Van 1871 tot de lente van 1873 verblijft Adam met twee vrienden in Parijs. Hij blijft diep gelovig en praktizerend. Hoewel hij een hartstochtelijke liefhebber is van kunst, is hij niet ontvankelijk voor troebele verleidingen. «Het werk neemt de schilder zozeer in beslag, hij verlangt er zozeer naar op zijn doek het in een flits waargenomen ideaal weer te geven, dat al het overige van geen belang is», schrijft hij. Over de maatschappelijke omwentelingen die Frankrijk teisteren, schrijft hij: «Als ze vooruitgang willen, waarom bouwen ze hun staat dan niet op volgens de principes van het Evangelie?» In dezelfde zin verklaart Paus Johannes Paulus II: «De rank welke verbonden is met de wijnstok die Christus is, draagt zijn vruchten in iedere sector van de activiteit en van het bestaan. Inderdaad vallen al de verschillende levensgebieden van de leek onder het plan van God, die ze wil als de «historische plaats» van de openbaring en van de verwerkelijking van de liefde van Jezus Christus tot lof van de Vader en ten dienste van de broeders» (Christifideles laici, 30 december 1988, n.59).
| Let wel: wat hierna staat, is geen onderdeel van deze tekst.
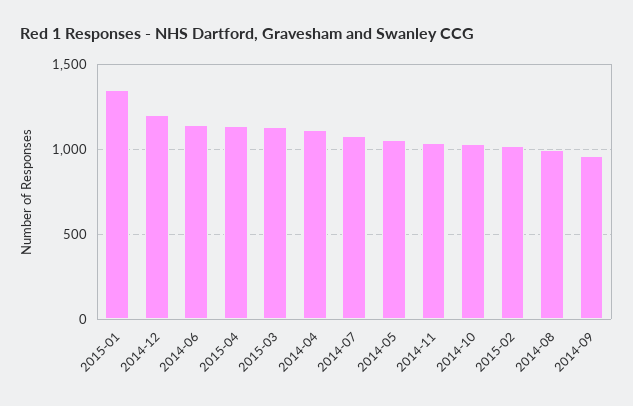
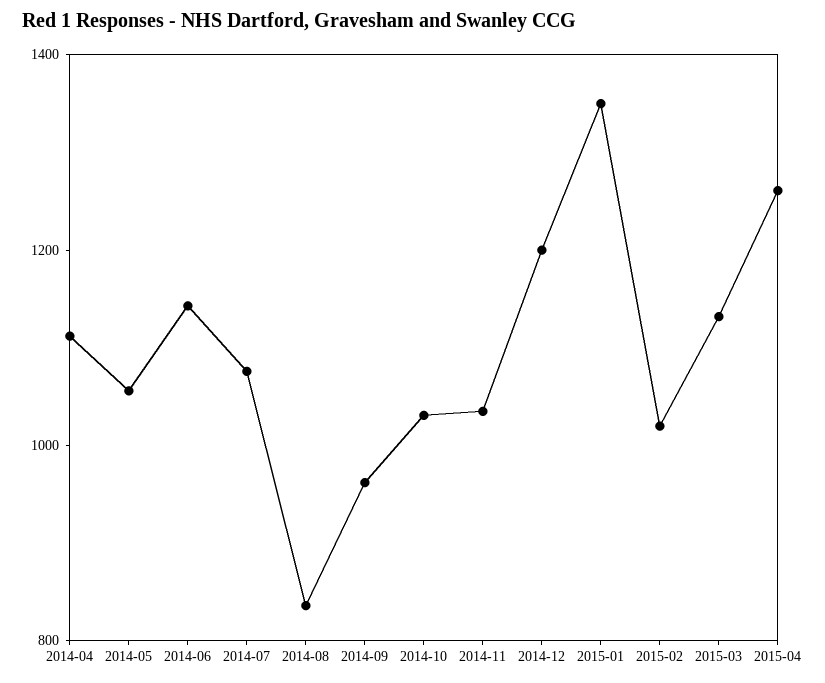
  {
    "2015-01": 1350,
    "2014-12": 1200,
    "2014-06": 1150,
-   "2015-04": 1150,
+   "2015-04": 1250,
    "2015-03": 1150,
    "2014-04": 1100,
    "2014-07": 1100,
    "2014-05": 1050,
    "2014-11": 1050,
    "2014-10": 1050,
    "2015-02": 1000,
-   "2014-08": 1000,
+   "2014-08": 850,
    "2014-09": 950
  }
Na nog een verblijf in München keert hij terug naar Polen en publiceert een artikel over kunst. De kunst is geroepen «de vriend van de mens, zijn gids « bij het opstijgen naar God te worden. Zonder de waarde van techniek, talent en vakmanschap te ontkennen, is hij van mening dat naar gelang de ziel zuiverder en schoner zal zijn, het werk meer in schoonheid zal ontluiken. Begin 1879 gaat Adam naar Llov, naar een vriend. Daar rijpt in hem het besluit lid van een religieuze orde te worden. Op 24 september 1880 treedt hij in in het noviciaat van de Jezuïeten van Stara Wies. Zijn ziel is vervuld van blijdschap. Maar er wacht hem een verschrikkelijke beproeving. Hij begint aan een lange retraite van dertig dagen. Adam steekt er omstuimig als hij is al zijn energie in; weldra is hij echter in de greep van de angst. Na een onschuldig verzuim in het nakomen van zijn voornemens vervalt hij in angstvallige gewetensbezwaren en wordt er ziek van. Het is een diepe crisis en zijn broer Stanislas neemt hem mee naar huis en helpt hem uit te rusten.Op een dag hoort hij een priester uitvoerig spreken over de barmhartigheid van God en zijn geest wordt verlicht. Hij vindt zijn gemoedsrust weer maar zal niet naar het noviciaat van de Jezuïeten terugkeren.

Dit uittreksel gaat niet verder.